Those giant scissors used for ribbon-cuttings rarely work, which was the case today at the grand opening of Western Technical College’s Horticulture Education Center, but it fostered rather than frustrated the partnership that spawned the facility.
Indeed, the grand opening also marked the unveiling of the new name for the unified effort among Western, the Hillview Urban Agriculture Center, Mayo Clinic Health System-Franciscan Healthcare and the La Crosse Community Foundation.
Get Growing is the title of the collaboration's effort to instill healthy eating habits and foster education about agricultural practices to realize that goal.
“This collaboration is the first of its kind, bringing together educators, growers and a health-care provider who are motivated by a commitment to improve health and well-being of individuals in our community,” said Western President Lee Rasch.
“Hillview is not just growing foods but building resilience in the community and making it a rich community with the health system, education and gardening,” Hillview Executive Director Pam Hartwell said during the ceremony before she, Rasch and others cut the green ribbon to the $3.4 million building at 624 Vine St. on their fifth or sixth try.
The four partners in the Get Growing initiative “together have a mission of creating healthy food … to support the local food system,” Hartwell said.
The mission includes inspiring people “to get their hands dirty” by participating in programs at the center, she said.
Echoing the sentiment was Sue Christopherson, chairwoman of the La Crosse Community Foundation Board, a longtime supporter of Hillview and Western that also has provided a $110,000 grant to Get Growing.
“This project embraces our ideals — it is a winner … (providing) food for the body and the soul,” Christopherson said.
The general public has a big hand in the venture as well, as voters in 11 area counties passed a $79.8 million facilities referendum for six Western projects in 2012.

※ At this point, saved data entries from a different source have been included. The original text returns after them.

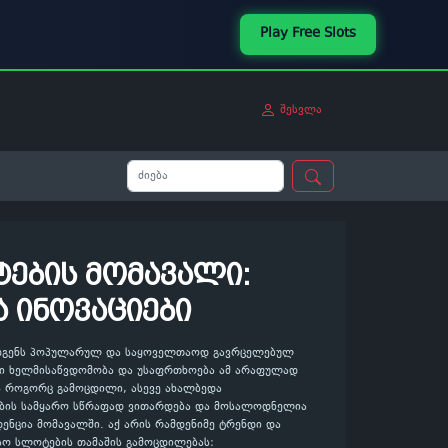
Play Free Slots
შესვლა
ების მომავალი:
 ინოვაციები
ადგენს პოპულარულ და საყოველთაოდ გავრცელებულ
სი ხელმისაწვდომობა და უსაფრთხოება ამ არაფულად
ს როგორც გამოცდილი, ასევე ახალბედა
ების სამყარო სწრაფად ვითარდება და მოსალოდნელია
ენცია მომავალში. აქ არის რამდენიმე ტრენდი და
სო სლოტების თამაშის გამოცდილებას:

The Horticulture Education Center includes not only Hillview programs but also WTC classes, with a series of greenhouses for Hillview’s organic plants as well as the combination of organic and traditional agriculture methods and sustainable practices that Western teaches, said Peter Bemis, instructor and head of the school’s landscape and horticulture programs.
“We intend to have a lot of different segments so students will have a lot of different experiences” to help them obtain jobs, Bemis said during a tour of the greenhouses.
“We grow a lot of vegetables, annuals, perennials and grasses,” some of which will be used in the school’s cafeteria and culinary arts programs and others, some of which will be rooted in downtown planters and other locations and still others that are available to the public during a spring sale, Bemis said.
Peter Hughes, chief planning officer at Mayo-Franciscan, said the health system’s involvement arises from the hospital’s Franciscan heritage.
“The Franciscan Sisters of Perpetual Adoration taught us to be great stewards,” Hughes said. “This is an extension of our Franciscan heritage and our healing mission.”